What is the response to all of this by supporters of the modern synthesis? It turns out that that they radically shift the goalposts:

A genetic mutation is a matter of chance from the evolutionary perspective – or is a matter of "evolutionary chance" – if and only if it is not specifically caused in an (exclusively) adaptive way by a physico-chemical process in response to environmental conditions.
- Evolutionary Chance Mutation: A Defense of the Modern Synthesis’ Consensus View - Francesca Merlin

So: apparently, these days, mutations are a matter of "evolutionary chance" iff they are adaptive!

I think it is pretty clear that the idea of mutations being random with respect to fitness has been lost. That is too ridiculous an idea for anyone to seriously entertain these days. It is contradicted by too much evidence. Instead the goalposts have been dramatically shifted to mutations not being adaptive - on average. That's a pretty high bar.

I should add that I think that the idea of "evolutionary chance" is a farcical idea. Let's leave the concept of "chance" to statisticians - who are clear what they mean by it.

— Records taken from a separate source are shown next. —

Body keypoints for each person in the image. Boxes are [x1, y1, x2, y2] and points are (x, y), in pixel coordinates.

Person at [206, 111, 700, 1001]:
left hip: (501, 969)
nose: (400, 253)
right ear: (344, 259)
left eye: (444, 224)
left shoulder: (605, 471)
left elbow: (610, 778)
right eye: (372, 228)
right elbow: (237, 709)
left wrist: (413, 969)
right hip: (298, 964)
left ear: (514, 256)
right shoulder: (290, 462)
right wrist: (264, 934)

Jerry Coyne offers a quite different defense:

What we mean by “random” is that mutations occur irregardless of whether they would be good for the organism. That is, the chances of an adaptive mutation occurring is not increased if the environment changes in a way that would favor that mutation. The word “random” does not, to evolutionists, mean that every gene has the same chance of mutating, nor that mutation rates can’t be affected by other things. What it means is that mutation is not somehow adjusted so that good mutations crop up just when they would be advantageous
Here mutations must not only occur "non-randomly" - and even being beneficial is not enough - instead, the chance of beneficial mutations arising must be correlated with environmental fluctuations. Again, this is surely a raising of the bar for what it takes to qualify as a "non-random" mutation.

Where does this leave cultural evolution? The claim that mutations are directed in cultural evolution and are undirected in organic evolution is false. Mutations in both cultural and organic evolution are both directed. Differences in the degree of directedness are best regarded as being quantitative - not qualitative.

The other issue that critics raise is that mutations in cultural evolution are much more strongly directed in cultural evolution compared to organic evolution. However, it turns out that most of these critics are comparing memes with genes - using between-host transmission times to calculate the generation time of the memes in question. They ignore - or maybe just don't understand - the idea that memes often have a multi-stage lifespan - which includes multiple rounds of reproduction, recombination and selection inside the brains of their human hosts.

This isn't a fair comparison. If you are compare mutations with multiple rounds of mutation, recombintion and selection, the no wonder the latter process looks like intelligent design coming out out of nowhere. However, that's a topic for another day.